Coming down here, it’s like it’s so dry and then three days later your throat is sore and your nose is dry. It’s nice to see some of the people down here and the people that we were always in contact with, but I miss coming down here or necessarily living here year round. This is a nice place to come to when winter gets a little long for us. It’s only a two-hour flight and the weather is always good. To get down here and get out of the rain, we can always do that.

What else have you been up to up there?

My wife has just been running the coffee shop up where we live (Urban City Brew, some 22 miles from Seattle) and I’m just doing small Dirt Wurx-type stuff. I have my mini excavator and my Bobcat and I’m just moving dirt around and stuff like that. Summer was pretty nice up there this year and I just stayed busy and hung out with family. I didn’t travel at all. I wasn’t bored. I’m still pretty busy. Everything so far has been really good.

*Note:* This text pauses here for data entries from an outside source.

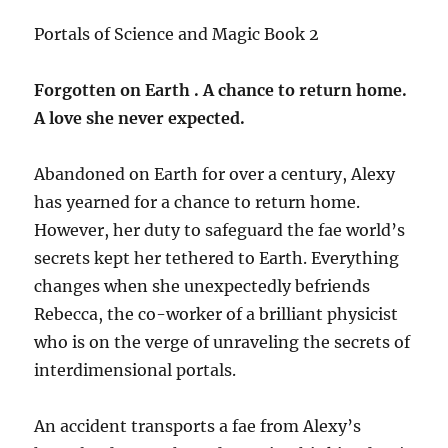
Portals of Science and Magic Book 2
Forgotten on Earth . A chance to return home.
A love she never expected.
Abandoned on Earth for over a century, Alexy
has yearned for a chance to return home.
However, her duty to safeguard the fae world’s
secrets kept her tethered to Earth. Everything
changes when she unexpectedly befriends
Rebecca, the co-worker of a brilliant physicist
who is on the verge of unraveling the secrets of
interdimensional portals.
An accident transports a fae from Alexy’s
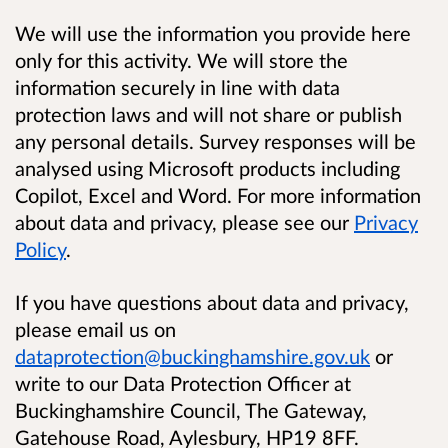
We will use the information you provide here
only for this activity. We will store the
information securely in line with data
protection laws and will not share or publish
any personal details. Survey responses will be
analysed using Microsoft products including
Copilot, Excel and Word. For more information
about data and privacy, please see our
Privacy
Policy
.
If you have questions about data and privacy,
please email us on
dataprotection@buckinghamshire.gov.uk
or
write to our Data Protection Officer at
Buckinghamshire Council, The Gateway,
Gatehouse Road, Aylesbury, HP19 8FF.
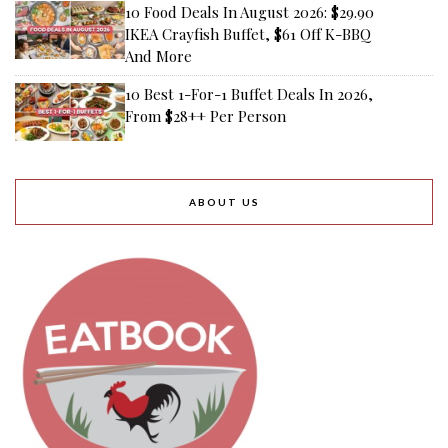
10 Food Deals In August 2026: $29.90
IKEA Crayfish Buffet, $61 Off K-BBQ
And More
10 Best 1-For-1 Buffet Deals In 2026,
From $28++ Per Person
ABOUT US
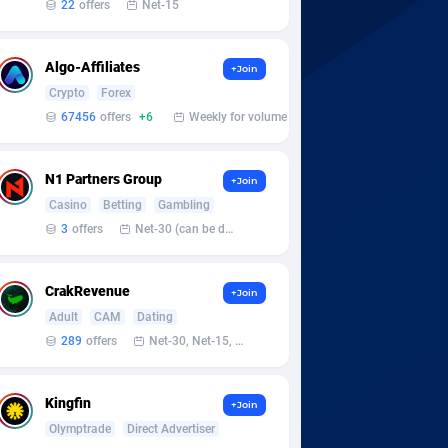
22
offers
Net-15
Algo-Affiliates
+Join
Crypto
Forex
67456
offers
+6
Weekly for volume
N1 Partners Group
+Join
Casino
Betting
Gambling
3
offers
Net-30 (can be discussed and changed personally)
CrakRevenue
+Join
Adult
CAM
Dating
289
offers
Net-30, Net-15, Net-7, Weekly, Bi-monthly
Kingfin
+Join
Olymptrade
Direct Advertiser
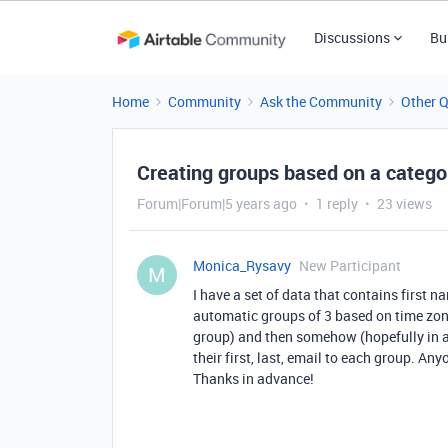
Discussions
Bu
Home
Community
Ask the Community
Other 
Creating groups based on a catego
Forum|Forum|5 years ago
1 reply
23 views
Monica_Rysavy
New Participant
M
I have a set of data that contains first n
automatic groups of 3 based on time zon
group) and then somehow (hopefully in 
their first, last, email to each group. A
Thanks in advance!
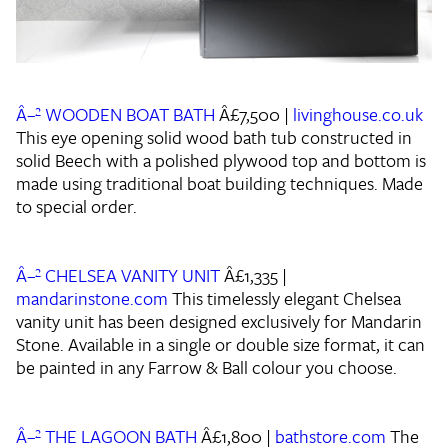
Â–² WOODEN BOAT BATH
Â£7,500 |
livinghouse.co.uk
This eye opening solid wood bath tub constructed in
solid Beech with a polished plywood top and bottom is
made using traditional boat building techniques. Made
to special order.
Â–² CHELSEA VANITY UNIT
Â£1,335 |
mandarinstone.com
This timelessly elegant Chelsea
vanity unit has been designed exclusively for Mandarin
Stone. Available in a single or double size format, it can
be painted in any Farrow & Ball colour you choose.
Â–² THE LAGOON BATH
Â£1,800 |
bathstore.com
The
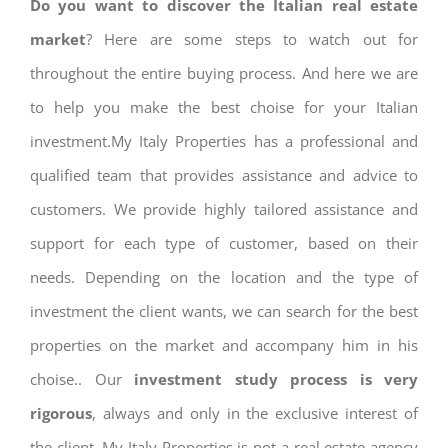
Do you want to discover the Italian real estate
market
? Here are some steps to watch out for
throughout the entire buying process. And here we are
to help you make the best choise for your Italian
investment.My Italy Properties has a professional and
qualified team that provides assistance and advice to
customers. We provide highly tailored assistance and
support for each type of customer, based on their
needs. Depending on the location and the type of
investment the client wants, we can search for the best
properties on the market and accompany him in his
choise.. Our
investment study process is very
rigorous
, always and only in the exclusive interest of
the client. My Italy Properties is not a real estate agency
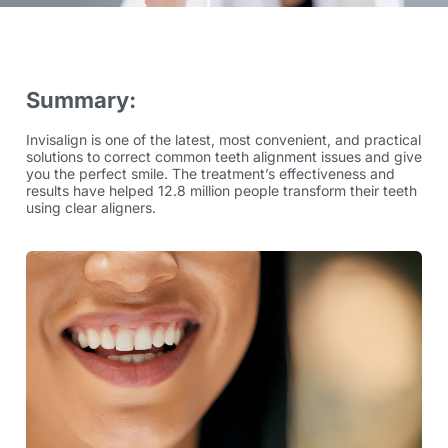
Summary:
Invisalign is one of the latest, most convenient, and practical
solutions to correct common teeth alignment issues and give
you the perfect smile. The treatment’s effectiveness and
results have helped
12.8 million
people transform their teeth
using clear aligners.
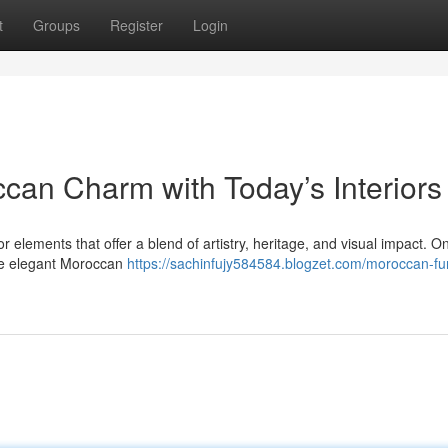
t
Groups
Register
Login
can Charm with Today’s Interiors
r elements that offer a blend of artistry, heritage, and visual impact. O
the elegant Moroccan
https://sachinfujy584584.blogzet.com/moroccan-fur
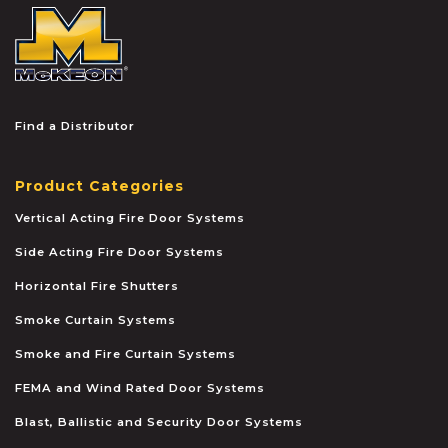
McKEON
Find a Distributor
Product Categories
Vertical Acting Fire Door Systems
Side Acting Fire Door Systems
Horizontal Fire Shutters
Smoke Curtain Systems
Smoke and Fire Curtain Systems
FEMA and Wind Rated Door Systems
Blast, Ballistic and Security Door Systems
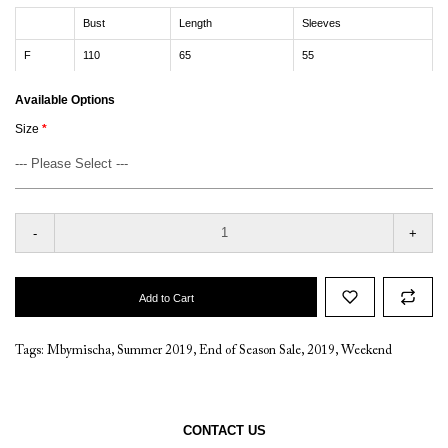
Bust
Length
Sleeves
F
110
65
55
Available Options
Size
-
+
Add to Cart
Tags:
Mbymischa
,
Summer 2019
,
End of Season Sale
,
2019
,
Weekend
CONTACT US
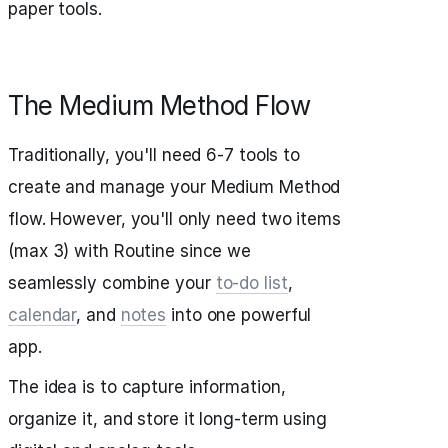
paper tools.
The Medium Method Flow
Traditionally, you'll need 6-7 tools to
create and manage your Medium Method
flow. However, you'll only need two items
(max 3) with Routine since we
seamlessly combine your
to-do list
,
calendar
, and
notes
into one powerful
app.
The idea is to capture information,
organize it, and store it long-term using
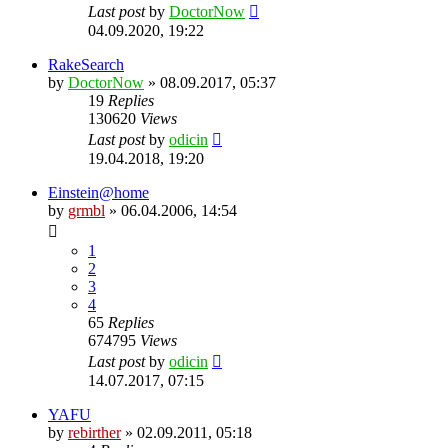
Last post
by
DoctorNow
04.09.2020, 19:22
RakeSearch
by
DoctorNow
» 08.09.2017, 05:37
19
Replies
130620
Views
Last post
by
odicin
19.04.2018, 19:20
Einstein@home
by
grmbl
» 06.04.2006, 14:54
1
2
3
4
65
Replies
674795
Views
Last post
by
odicin
14.07.2017, 07:15
YAFU
by
rebirther
» 02.09.2011, 05:18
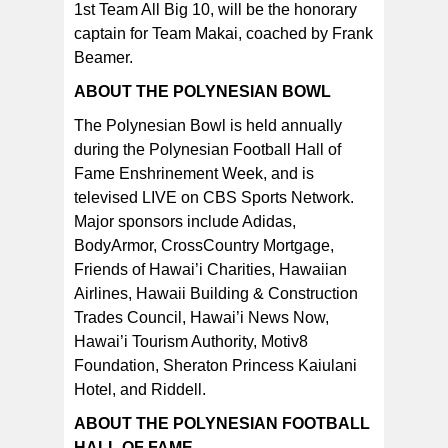
1st Team All Big 10, will be the honorary
captain for Team Makai, coached by Frank
Beamer.
ABOUT THE POLYNESIAN BOWL
The Polynesian Bowl is held annually
during the Polynesian Football Hall of
Fame Enshrinement Week, and is
televised LIVE on CBS Sports Network.
Major sponsors include Adidas,
BodyArmor, CrossCountry Mortgage,
Friends of Hawai’i Charities, Hawaiian
Airlines, Hawaii Building & Construction
Trades Council, Hawai’i News Now,
Hawai’i Tourism Authority, Motiv8
Foundation, Sheraton Princess Kaiulani
Hotel, and Riddell.
ABOUT THE POLYNESIAN FOOTBALL
HALL OF FAME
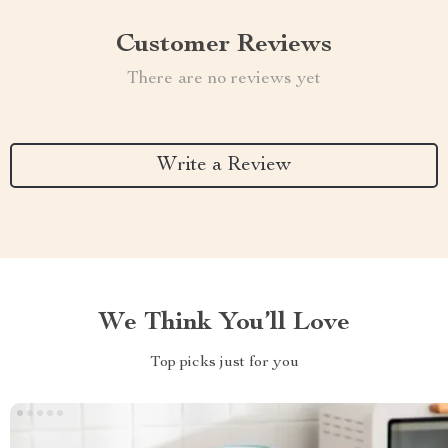
Customer Reviews
There are no reviews yet
Write a Review
We Think You’ll Love
Top picks just for you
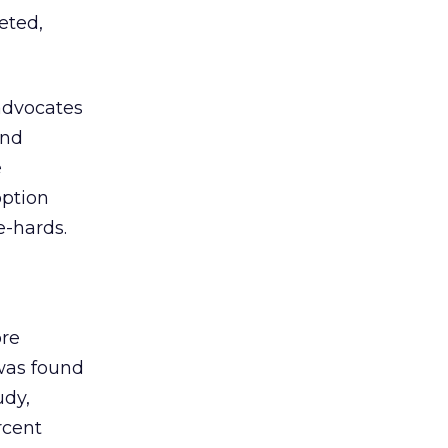
eted,
advocates
and
e
option
e-hards.
re
 was found
udy,
rcent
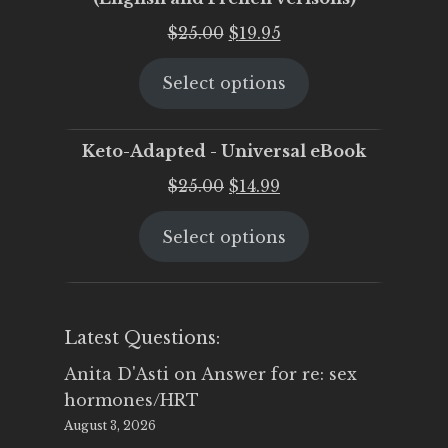
Original
Current
$
25.00
$
19.95
price
price
Select options
was:
is:
$25.00.
$19.95.
Keto-Adapted - Universal eBook
Original
Current
$
25.00
$
14.99
price
price
Select options
was:
is:
$25.00.
$14.99.
Latest Questions:
Anita D'Asti
on
Answer for re: sex
hormones/HRT
August 3, 2026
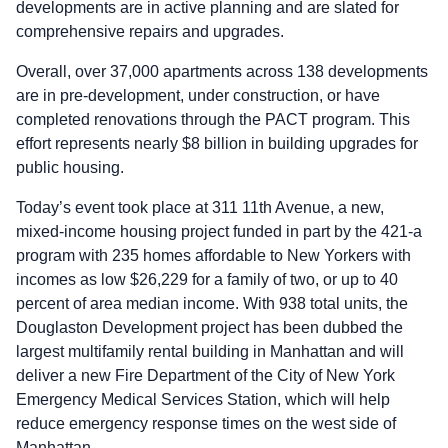
developments are in active planning and are slated for
comprehensive repairs and upgrades.
Overall, over 37,000 apartments across 138 developments
are in pre-development, under construction, or have
completed renovations through the PACT program. This
effort represents nearly $8 billion in building upgrades for
public housing.
Today’s event took place at 311 11th Avenue, a new,
mixed-income housing project funded in part by the 421-a
program with 235 homes affordable to New Yorkers with
incomes as low $26,229 for a family of two, or up to 40
percent of area median income. With 938 total units, the
Douglaston Development project has been dubbed the
largest multifamily rental building in Manhattan and will
deliver a new Fire Department of the City of New York
Emergency Medical Services Station, which will help
reduce emergency response times on the west side of
Manhattan.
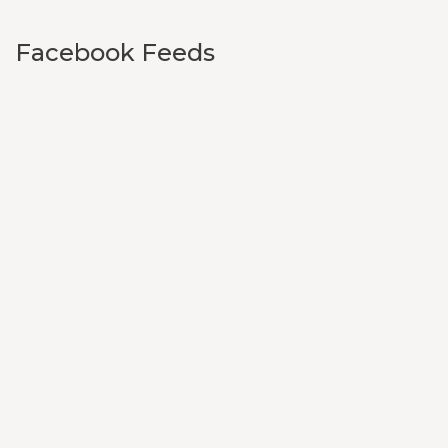
Facebook Feeds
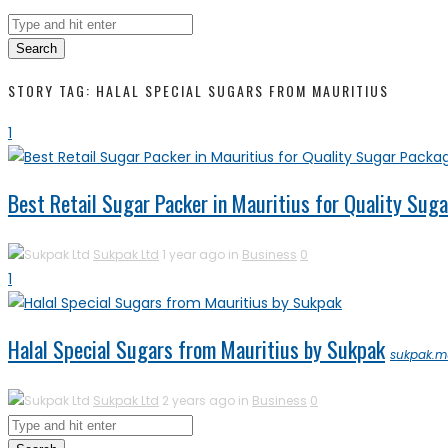
Search
STORY TAG: HALAL SPECIAL SUGARS FROM MAURITIUS
1
Best Retail Sugar Packer in Mauritius for Quality Sug
Sukpak Ltd
1 year ago in
Business
0
1
Halal Special Sugars from Mauritius by Sukpak
sukpak.m
Sukpak Ltd
2 years ago in
Business
0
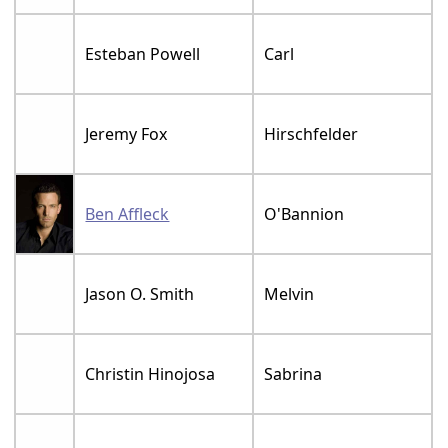
Esteban Powell
Carl
Jeremy Fox
Hirschfelder
Ben Affleck
O'Bannion
Jason O. Smith
Melvin
Christin Hinojosa
Sabrina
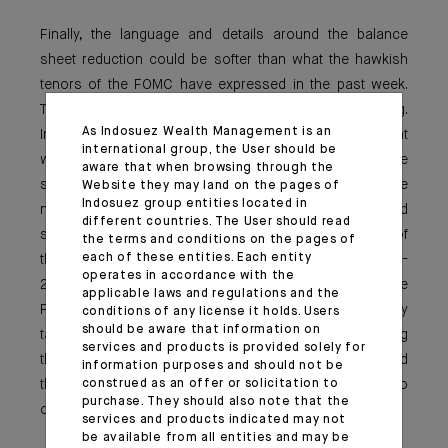
Finally, the language and details around the balance
sheet reduction could be softer than what the hawkish
tenors of the FOMC have expressed in the past week.
This point is where market attention will be very strong.
As Indosuez Wealth Management is an
Indeed, so far we do not really know how fast and at
international group, the User should be
which magnitude the FED intends to reduce a balance
aware that when browsing through the
sheet that has doubled since the pandemic. Some
Website they may land on the pages of
Indosuez group entities located in
numbers have been discussed by economist and
different countries. The User should read
strategists in the media on the back on the analysis of
the terms and conditions on the pages of
each of these entities. Each entity
the balance sheet (with $1,5 to $2tn maturing in 2022-
operates in accordance with the
2023). On this, we can remember that last year, Jerome
applicable laws and regulations and the
Powell was openly reluctant to conduct simultaneously
conditions of any license it holds. Users
should be aware that information on
tapering and rate hikes, and was pushing for sequencing
services and products is provided solely for
the actions or at least the announcements (tapering and
information purposes and should not be
construed as an offer or solicitation to
then rate hikes). This is where the FED made no
purchase. They should also note that the
commitment so far and retains full flexibility.
services and products indicated may not
be available from all entities and may be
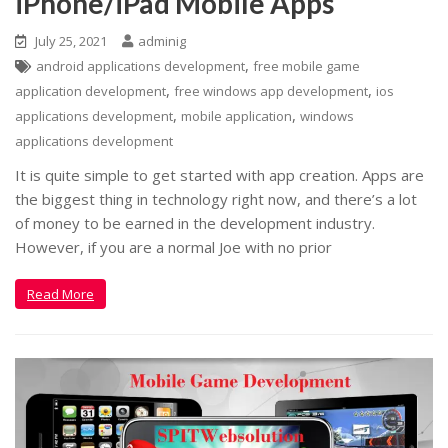
iPhone/iPad Mobile Apps
July 25, 2021
adminig
,
android applications development
free mobile game
,
,
application development
free windows app development
ios
,
,
applications development
mobile application
windows
applications development
It is quite simple to get started with app creation. Apps are
the biggest thing in technology right now, and there’s a lot
of money to be earned in the development industry.
However, if you are a normal Joe with no prior
Read More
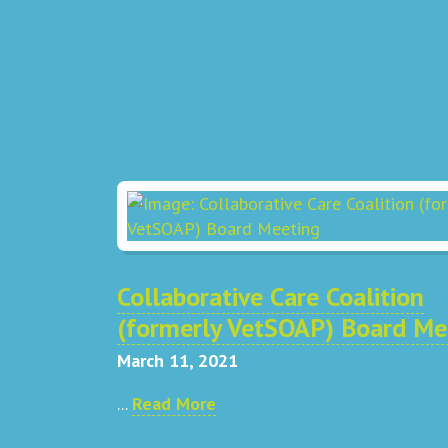
Collaborative Care Coalition
(formerly VetSOAP) Board Me
March 11, 2021
...
Read More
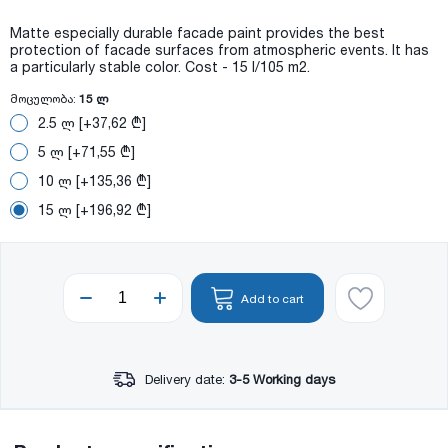
Matte especially durable facade paint provides the best
protection of facade surfaces from atmospheric events. It has
a particularly stable color. Cost - 15 l/105 m2.
მოცულობა:
15 ლ
2.5 ლ [+37,62 ₾]
5 ლ [+71,55 ₾]
10 ლ [+135,36 ₾]
15 ლ [+196,92 ₾]
Add to cart
Delivery date:
3-5 Working days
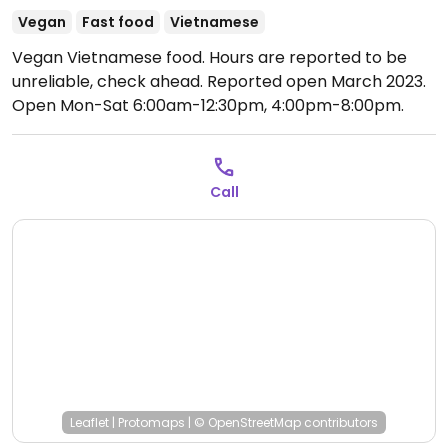
Vegan
Fast food
Vietnamese
Vegan Vietnamese food. Hours are reported to be
unreliable, check ahead. Reported open March 2023.
Open Mon-Sat 6:00am-12:30pm, 4:00pm-8:00pm.
Closed Sun.
Call
Leaflet
|
Protomaps
|
© OpenStreetMap
contributors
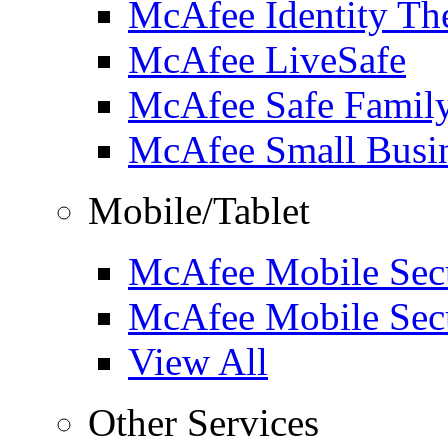
McAfee Identity The
McAfee LiveSafe
McAfee Safe Famil
McAfee Small Busin
Mobile/Tablet
McAfee Mobile Secu
McAfee Mobile Secu
View All
Other Services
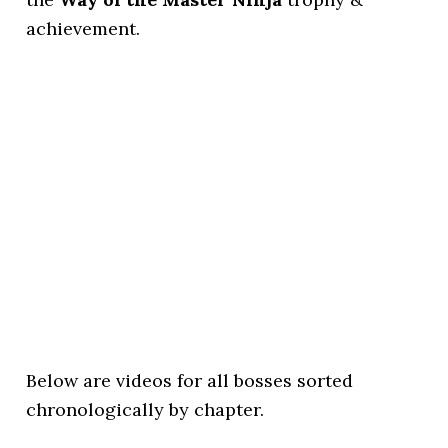
achievement.
Below are videos for all bosses sorted
chronologically by chapter.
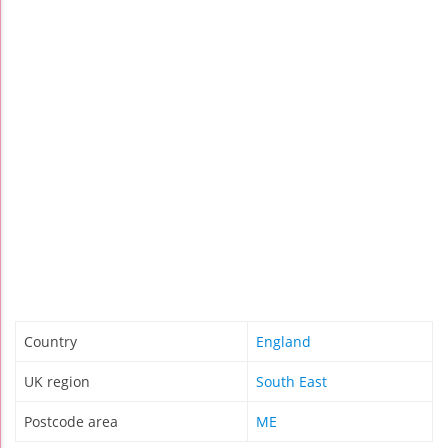
Country
England
UK region
South East
Postcode area
ME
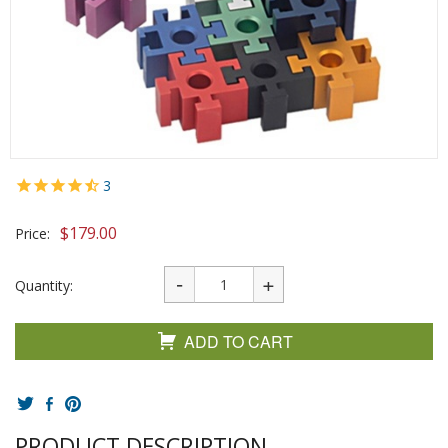
3
$
179.00
Price:
Quantity:
ADD TO CART
PRODUCT DESCRIPTION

What’s interesting is that you’re going to come out of retirement and race the AUS-SX Open down in Sydney, Australia this November.

Yeah, we’re a month out from that and I’ve been down here and have six days on the supercross track now. I was trying to a little riding over the summer and that also kept me busy at home. I tried to ride about two days a week just to get the bike feeling back. My plan was that a month out from the race, I would come down here. Now we’re a month out and I’ve had six days on the track and things are going to decent.

I heard you’re still going pretty fast.

Yeah, I can do alright for a few laps. My goal is to get just a decent amount of fitness under me. My goal is to walk on the plane after the race is over with zero injuries. That’s my number one goal. My goal is not to go out and win. I’m not going down there to win if I can race with the guys for a couple laps and be inside the top five, I’d be happy with that. I mean I haven’t raced in two years. Anybody out there that has any expectations of me coming out there and winning, they must be smoking something strong. Hopefully I can make the promoters happy and put on a good show for them and have a chance to maybe come back next year.

What if afterwards somebody came up to you and threw a cool offer at you and said, “What do you think? You want to come line up at my race?”

You know there is a lot of work that goes into coming out and doing something like that. At this point now that I’ve been riding a little bit more, and not that I would want to, but if it was the right opportunity and it made sense, something like a Red Bull Straight Rhythm or some type of thing that wouldn’t take a whole lot of effort, maybe. This race I’m doing in Australia, I put a lot of thought into it, but I also thought, That’s a lot of work. Now that I’m back into it and there was an opportunity, and not to say that I want to, but I would have to mull it over and see if would do anything else. But it would have to be fairly soon after this race so I wouldn’t have to start back all over again.